:: What to produce ::
Write back every entry exactly as it reads, with the pictures left behind.

----------------------------------------

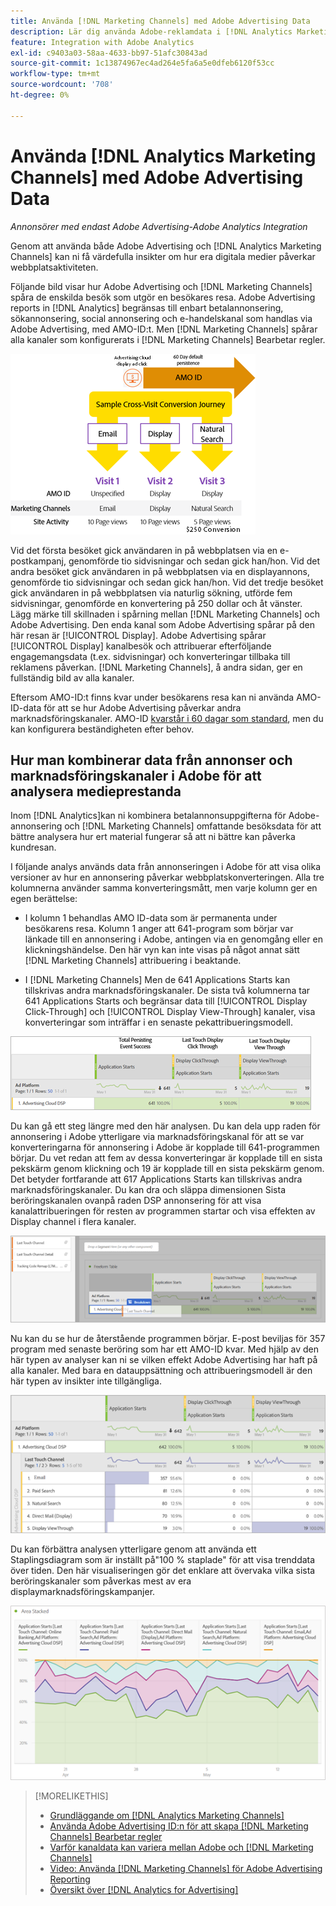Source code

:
 ```yaml
---
title: Använda [!DNL Marketing Channels] med Adobe Advertising Data
description: Lär dig använda Adobe-reklamdata i [!DNL Analytics Marketing Channels].
feature: Integration with Adobe Analytics
exl-id: c9403a03-58aa-4633-bb97-51afc30843ad
source-git-commit: 1c13874967ec4ad264e5fa6a5e0dfeb6120f53cc
workflow-type: tm+mt
source-wordcount: '708'
ht-degree: 0%

---
```


# Använda [!DNL Analytics Marketing Channels] med Adobe Advertising Data

*Annonsörer med endast Adobe Advertising-Adobe Analytics Integration*

Genom att använda både Adobe Advertising och [!DNL Analytics Marketing Channels] kan ni få värdefulla insikter om hur era digitala medier påverkar webbplatsaktiviteten.

<!-- from video: By using Marketing Channels with your Adobe Advertising data, you can get a more holistic view of how your advertising efforts are affecting site behavior. In particular, you can see the value of your view-through and click-through data, and how your advertising assists or is assisted by other channels. -->

Följande bild visar hur Adobe Advertising och [!DNL Marketing Channels] spåra de enskilda besök som utgör en besökares resa. Adobe Advertising reports in [!DNL Analytics] begränsas till enbart betalannonsering, sökannonsering, social annonsering och e-handelskanal som handlas via Adobe Advertising, med AMO-ID:t. Men [!DNL Marketing Channels] spårar alla kanaler som konfigurerats i [!DNL Marketing Channels] Bearbetar regler.

![How Adobe Advertising and [!DNL Marketing Channels] spåra de enskilda besöken på en besökares resa,](/help/integrations/assets/a4adc-mc-sample-journey2.png)

Vid det första besöket gick användaren in på webbplatsen via en e-postkampanj, genomförde tio sidvisningar och sedan gick han/hon. Vid det andra besöket gick användaren in på webbplatsen via en displayannons, genomförde tio sidvisningar och sedan gick han/hon. Vid det tredje besöket gick användaren in på webbplatsen via naturlig sökning, utförde fem sidvisningar, genomförde en konvertering på 250 dollar och åt vänster. Lägg märke till skillnaden i spårning mellan [!DNL Marketing Channels] och Adobe Advertising. Den enda kanal som Adobe Advertising spårar på den här resan är [!UICONTROL Display]. Adobe Advertising spårar [!UICONTROL Display] kanalbesök och attribuerar efterföljande engagemangsdata (t.ex. sidvisningar) och konverteringar tillbaka till reklamens påverkan. [!DNL Marketing Channels], å andra sidan, ger en fullständig bild av alla kanaler.

Eftersom AMO-ID:t finns kvar under besökarens resa kan ni använda AMO-ID-data för att se hur Adobe Advertising påverkar andra marknadsföringskanaler. AMO-ID [kvarstår i 60 dagar som standard](/help/integrations/analytics/overview.md), men du kan konfigurera beständigheten efter behov.

## Hur man kombinerar data från annonser och marknadsföringskanaler i Adobe för att analysera medieprestanda

Inom [!DNL Analytics]kan ni kombinera betalannonsuppgifterna för Adobe-annonsering och [!DNL Marketing Channels] omfattande besöksdata för att bättre analysera hur ert material fungerar så att ni bättre kan påverka kundresan.

I följande analys används data från annonseringen i Adobe för att visa olika versioner av hur en annonsering påverkar webbplatskonverteringen. Alla tre kolumnerna använder samma konverteringsmått, men varje kolumn ger en egen berättelse:

* I kolumn 1 behandlas AMO ID-data som är permanenta under besökarens resa. Kolumn 1 anger att 641-program som börjar var länkade till en annonsering i Adobe, antingen via en genomgång eller en klickningshändelse. Den här vyn kan inte visas på något annat sätt [!DNL Marketing Channels] attribuering i beaktande.

* I [!DNL Marketing Channels] Men de 641 Applications Starts kan tillskrivas andra marknadsföringskanaler. De sista två kolumnerna tar 641 Applications Starts och begränsar data till [!UICONTROL Display Click-Through] och [!UICONTROL Display View-Through] kanaler, visa konverteringar som inträffar i en senaste pekattribueringsmodell.

![exempel på hur en displayannons påverkar webbplatskonverteringen](/help/integrations/assets/a4adc-mc-display-impact.png)

Du kan gå ett steg längre med den här analysen. Du kan dela upp raden för annonsering i Adobe ytterligare via marknadsföringskanal för att se var konverteringarna för annonsering i Adobe är kopplade till 641-programmen börjar. Du vet redan att fem av dessa konverteringar är kopplade till en sista pekskärm genom klickning och 19 är kopplade till en sista pekskärm genom. Det betyder fortfarande att 617 Applications Starts kan tillskrivas andra marknadsföringskanaler. Du kan dra och släppa dimensionen Sista beröringskanalen ovanpå raden DSP annonsering för att visa kanalattribueringen för resten av programmen startar och visa effekten av Display channel i flera kanaler.

![Så här lägger du till dimensionen Sista beröringskanalen](/help/integrations/assets/a4adc-mc-display-impact-ltc.png)

Nu kan du se hur de återstående programmen börjar. E-post beviljas för 357 program med senaste beröring som har ett AMO-ID kvar. Med hjälp av den här typen av analyser kan ni se vilken effekt Adobe Advertising har haft på alla kanaler. Med bara en datauppsättning och attribueringsmodell är den här typen av insikter inte tillgängliga.

![exempel på hur olika kanaler påverkas av visningskanalerna](/help/integrations/assets/a4adc-mc-display-impact-x-channel.png)

Du kan förbättra analysen ytterligare genom att använda ett Staplingsdiagram som är inställt på&quot;100 % staplade&quot; för att visa trenddata över tiden. Den här visualiseringen gör det enklare att övervaka vilka sista beröringskanaler som påverkas mest av era displaymarknadsföringskampanjer.

![exempel på hur de olika kanalerna påverkas av visningskanalerna](/help/integrations/assets/a4adc-mc-display-impact-x-channel-trend.png)

>[!MORELIKETHIS]
>
>* [Grundläggande om [!DNL Analytics Marketing Channels]](mc-overview.md)
>* [Använda Adobe Advertising ID:n för att skapa [!DNL Marketing Channels] Bearbetar regler](mc-ids.md)
>* [Varför kanaldata kan variera mellan Adobe och [!DNL Marketing Channels]](mc-data-variances.md)
>* [Video: Använda [!DNL Marketing Channels] för Adobe Advertising Reporting](https://experienceleague.adobe.com/docs/advertising-cloud-learn/tutorials/analytics/analytics-reporting-a4adc.html)
>* [Översikt över [!DNL Analytics for Advertising]](/help/integrations/analytics/overview.md)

----------------------------------------

:: Expected answer ::
Source code

:
 ```yaml
---
title: Använda [!DNL Marketing Channels] med Adobe Advertising Data
description: Lär dig använda Adobe-reklamdata i [!DNL Analytics Marketing Channels].
feature: Integration with Adobe Analytics
exl-id: c9403a03-58aa-4633-bb97-51afc30843ad
source-git-commit: 1c13874967ec4ad264e5fa6a5e0dfeb6120f53cc
workflow-type: tm+mt
source-wordcount: '708'
ht-degree: 0%

---
```


# Använda [!DNL Analytics Marketing Channels] med Adobe Advertising Data

*Annonsörer med endast Adobe Advertising-Adobe Analytics Integration*

Genom att använda både Adobe Advertising och [!DNL Analytics Marketing Channels] kan ni få värdefulla insikter om hur era digitala medier påverkar webbplatsaktiviteten.

<!-- from video: By using Marketing Channels with your Adobe Advertising data, you can get a more holistic view of how your advertising efforts are affecting site behavior. In particular, you can see the value of your view-through and click-through data, and how your advertising assists or is assisted by other channels. -->

Följande bild visar hur Adobe Advertising och [!DNL Marketing Channels] spåra de enskilda besök som utgör en besökares resa. Adobe Advertising reports in [!DNL Analytics] begränsas till enbart betalannonsering, sökannonsering, social annonsering och e-handelskanal som handlas via Adobe Advertising, med AMO-ID:t. Men [!DNL Marketing Channels] spårar alla kanaler som konfigurerats i [!DNL Marketing Channels] Bearbetar regler.

![How Adobe Advertising and [!DNL Marketing Channels] spåra de enskilda besöken på en besökares resa,](/help/integrations/assets/a4adc-mc-sample-journey2.png)

Vid det första besöket gick användaren in på webbplatsen via en e-postkampanj, genomförde tio sidvisningar och sedan gick han/hon. Vid det andra besöket gick användaren in på webbplatsen via en displayannons, genomförde tio sidvisningar och sedan gick han/hon. Vid det tredje besöket gick användaren in på webbplatsen via naturlig sökning, utförde fem sidvisningar, genomförde en konvertering på 250 dollar och åt vänster. Lägg märke till skillnaden i spårning mellan [!DNL Marketing Channels] och Adobe Advertising. Den enda kanal som Adobe Advertising spårar på den här resan är [!UICONTROL Display]. Adobe Advertising spårar [!UICONTROL Display] kanalbesök och attribuerar efterföljande engagemangsdata (t.ex. sidvisningar) och konverteringar tillbaka till reklamens påverkan. [!DNL Marketing Channels], å andra sidan, ger en fullständig bild av alla kanaler.

Eftersom AMO-ID:t finns kvar under besökarens resa kan ni använda AMO-ID-data för att se hur Adobe Advertising påverkar andra marknadsföringskanaler. AMO-ID [kvarstår i 60 dagar som standard](/help/integrations/analytics/overview.md), men du kan konfigurera beständigheten efter behov.

## Hur man kombinerar data från annonser och marknadsföringskanaler i Adobe för att analysera medieprestanda

Inom [!DNL Analytics]kan ni kombinera betalannonsuppgifterna för Adobe-annonsering och [!DNL Marketing Channels] omfattande besöksdata för att bättre analysera hur ert material fungerar så att ni bättre kan påverka kundresan.

I följande analys används data från annonseringen i Adobe för att visa olika versioner av hur en annonsering påverkar webbplatskonverteringen. Alla tre kolumnerna använder samma konverteringsmått, men varje kolumn ger en egen berättelse:

* I kolumn 1 behandlas AMO ID-data som är permanenta under besökarens resa. Kolumn 1 anger att 641-program som börjar var länkade till en annonsering i Adobe, antingen via en genomgång eller en klickningshändelse. Den här vyn kan inte visas på något annat sätt [!DNL Marketing Channels] attribuering i beaktande.

* I [!DNL Marketing Channels] Men de 641 Applications Starts kan tillskrivas andra marknadsföringskanaler. De sista två kolumnerna tar 641 Applications Starts och begränsar data till [!UICONTROL Display Click-Through] och [!UICONTROL Display View-Through] kanaler, visa konverteringar som inträffar i en senaste pekattribueringsmodell.

![exempel på hur en displayannons påverkar webbplatskonverteringen](/help/integrations/assets/a4adc-mc-display-impact.png)

Du kan gå ett steg längre med den här analysen. Du kan dela upp raden för annonsering i Adobe ytterligare via marknadsföringskanal för att se var konverteringarna för annonsering i Adobe är kopplade till 641-programmen börjar. Du vet redan att fem av dessa konverteringar är kopplade till en sista pekskärm genom klickning och 19 är kopplade till en sista pekskärm genom. Det betyder fortfarande att 617 Applications Starts kan tillskrivas andra marknadsföringskanaler. Du kan dra och släppa dimensionen Sista beröringskanalen ovanpå raden DSP annonsering för att visa kanalattribueringen för resten av programmen startar och visa effekten av Display channel i flera kanaler.

![Så här lägger du till dimensionen Sista beröringskanalen](/help/integrations/assets/a4adc-mc-display-impact-ltc.png)

Nu kan du se hur de återstående programmen börjar. E-post beviljas för 357 program med senaste beröring som har ett AMO-ID kvar. Med hjälp av den här typen av analyser kan ni se vilken effekt Adobe Advertising har haft på alla kanaler. Med bara en datauppsättning och attribueringsmodell är den här typen av insikter inte tillgängliga.

![exempel på hur olika kanaler påverkas av visningskanalerna](/help/integrations/assets/a4adc-mc-display-impact-x-channel.png)

Du kan förbättra analysen ytterligare genom att använda ett Staplingsdiagram som är inställt på&quot;100 % staplade&quot; för att visa trenddata över tiden. Den här visualiseringen gör det enklare att övervaka vilka sista beröringskanaler som påverkas mest av era displaymarknadsföringskampanjer.

![exempel på hur de olika kanalerna påverkas av visningskanalerna](/help/integrations/assets/a4adc-mc-display-impact-x-channel-trend.png)

>[!MORELIKETHIS]
>
>* [Grundläggande om [!DNL Analytics Marketing Channels]](mc-overview.md)
>* [Använda Adobe Advertising ID:n för att skapa [!DNL Marketing Channels] Bearbetar regler](mc-ids.md)
>* [Varför kanaldata kan variera mellan Adobe och [!DNL Marketing Channels]](mc-data-variances.md)
>* [Video: Använda [!DNL Marketing Channels] för Adobe Advertising Reporting](https://experienceleague.adobe.com/docs/advertising-cloud-learn/tutorials/analytics/analytics-reporting-a4adc.html)
>* [Översikt över [!DNL Analytics for Advertising]](/help/integrations/analytics/overview.md)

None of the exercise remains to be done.